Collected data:
————

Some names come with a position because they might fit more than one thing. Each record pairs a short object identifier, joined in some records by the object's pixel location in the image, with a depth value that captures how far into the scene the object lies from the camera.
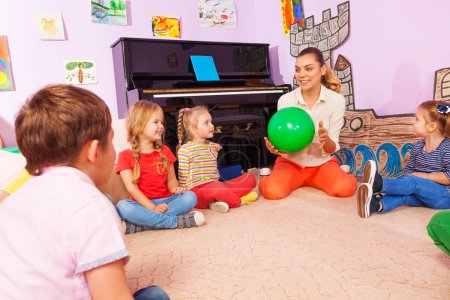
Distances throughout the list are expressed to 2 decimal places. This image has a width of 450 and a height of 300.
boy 0.58
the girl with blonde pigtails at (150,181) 1.71
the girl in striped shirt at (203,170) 2.05
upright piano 2.67
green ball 1.98
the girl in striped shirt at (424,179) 1.71
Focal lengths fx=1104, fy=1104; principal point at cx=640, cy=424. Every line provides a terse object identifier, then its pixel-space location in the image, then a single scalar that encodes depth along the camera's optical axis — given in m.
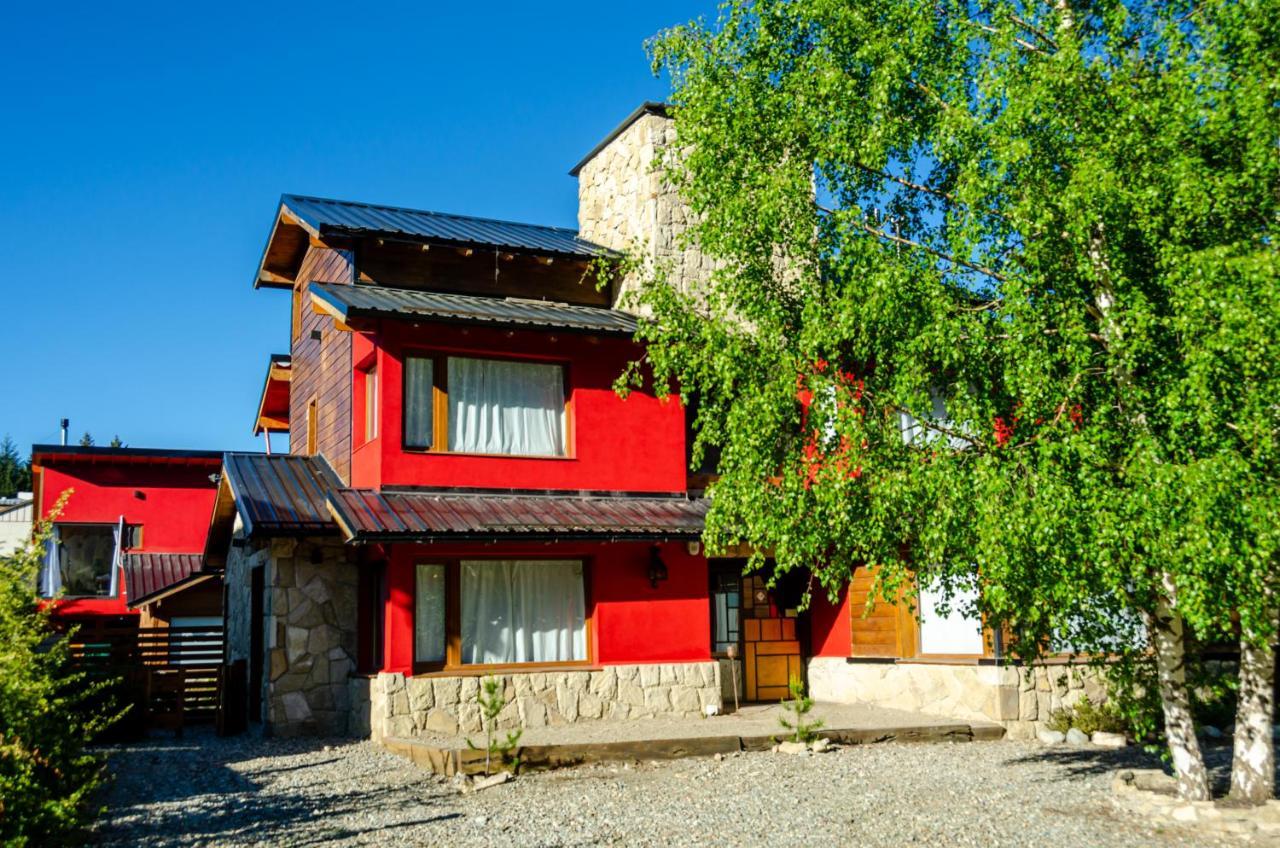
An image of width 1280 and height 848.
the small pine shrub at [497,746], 11.15
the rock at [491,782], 10.62
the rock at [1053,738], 13.11
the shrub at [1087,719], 13.05
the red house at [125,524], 23.38
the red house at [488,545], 13.91
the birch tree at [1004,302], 7.60
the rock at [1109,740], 12.75
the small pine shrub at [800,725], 12.44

————

What you will do
Transcribe exactly, and only, the lines from the one bearing "the birch tree at [1004,302], 7.60" through the last line of the entries, counting both.

Finished task
the birch tree at [1004,302], 7.60
the rock at [1109,740], 12.75
the small pine shrub at [800,725], 12.44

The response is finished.